Rejection as a priority: By including IoU_nor as a key metric and optimizing for it with relative anchors, the model addresses one of the most critical deployment issues: over-segmentation/false alarms.
Structured Instruction Data: The automated generation of five-field structured labels effectively explicitizes the reasoning chain of a quality inspector, providing a reusable methodology for custom domain adaptation.

Limitations & Future Work¶

The framework relies on a 241B closed-source/large model (Inter-S1) for generating Anomaly-Instruct20K, which may limit reproducibility and data scaling ⚠️.
Explicit reasoning modes (e.g., Describe-then-Segment) may introduce text-based noise that slightly degrades segmentation precision compared to direct segmentation.
Robustness to multi-defect scenarios, extremely small defects, and extreme distribution shifts needs further validation; the fusion weight \(\alpha\) remains fixed at 0.5 ⚠️.
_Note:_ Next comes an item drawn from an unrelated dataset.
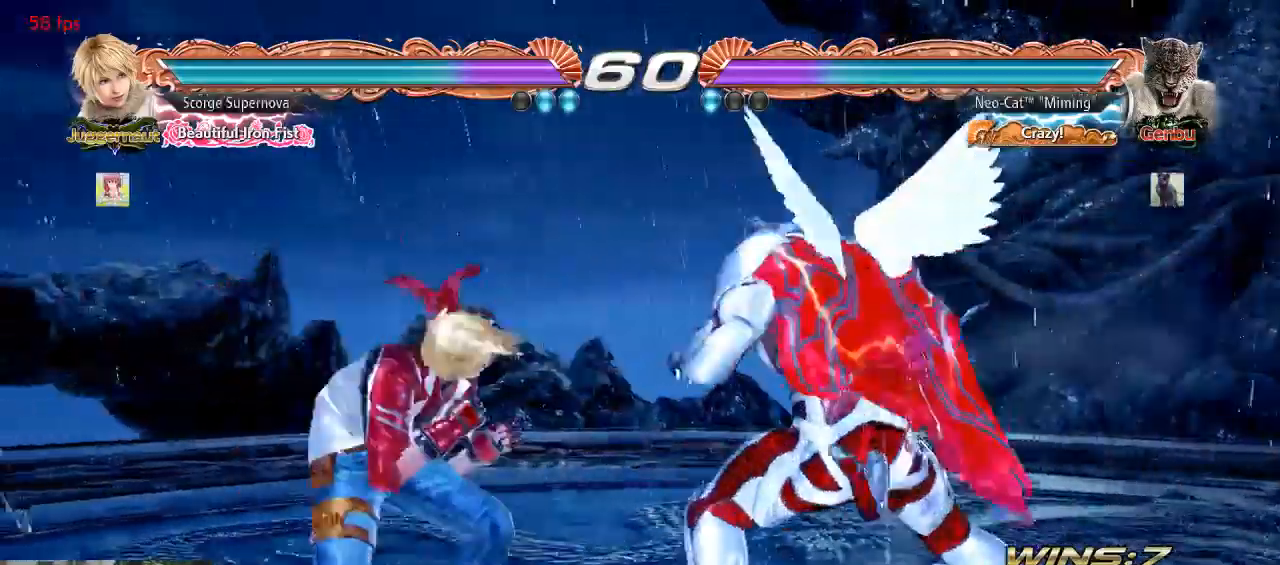
{"buttons": [], "left_stick": "right", "events": [[67, "left_stick", "right"], [133, "left_stick", "center"], [200, "left_stick", "right"]]}
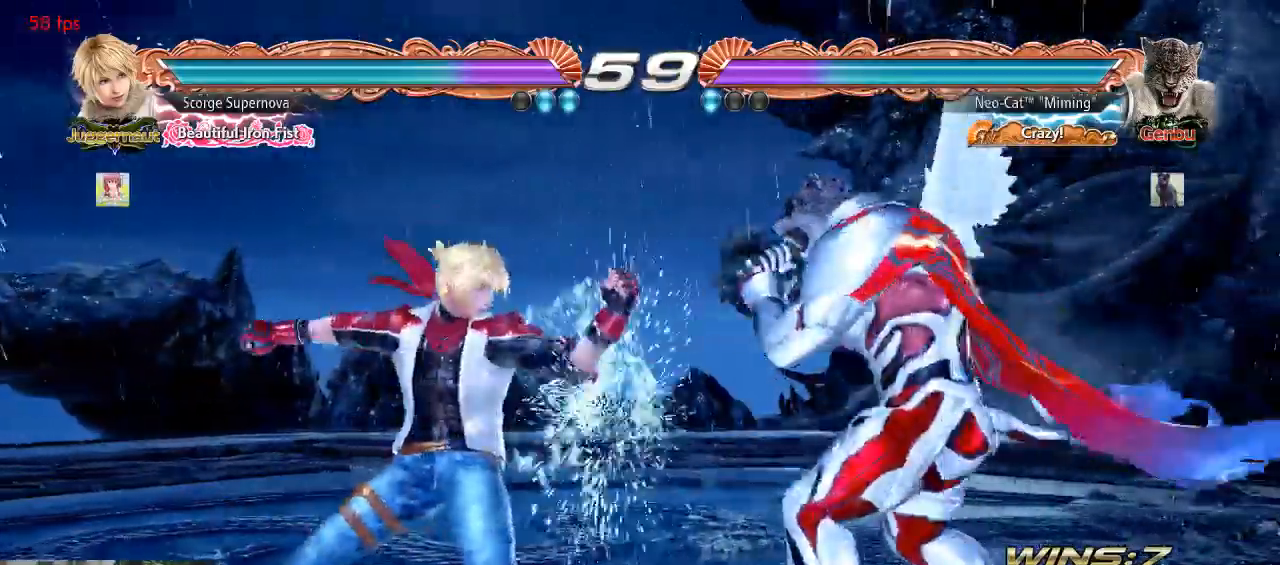
{"buttons": [], "left_stick": "center", "events": [[67, "left_stick", "down-left"], [100, "TRIANGLE", "down"], [133, "left_stick", "center"], [200, "TRIANGLE", "up"]]}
vs. LISA: While LISA uses a single [SEG] token for general objects, AG-VAS uses a triple-anchor system with SPAM and AGMD to solve the abstraction and misalignment problems specific to anomalies.
vs. AnomalyCLIP: CLIP-based methods are limited by frozen patch embeddings and non-binary outputs; AG-VAS leverages LMM world knowledge and direct mask generation for significantly higher IoU_ano.
vs. Anomaly-OV: Previous LMM-based anomaly works were limited to text-level descriptions; AG-VAS pushes LMM capabilities to pixel-level binary segmentation.

Rating¶

Novelty: ⭐⭐⭐⭐⭐ Tokenizing anomalies into "absolute + relative" anchors is a highly effective abstraction.
Experimental Thoroughness: ⭐⭐⭐⭐ Solid results across 6 benchmarks with comprehensive ablations.
Writing Quality: ⭐⭐⭐⭐ Clear motivation and well-explained anchor design.
Value: ⭐⭐⭐⭐⭐ A practical solution for ZSAS with direct binary output and strong rejection capabilities.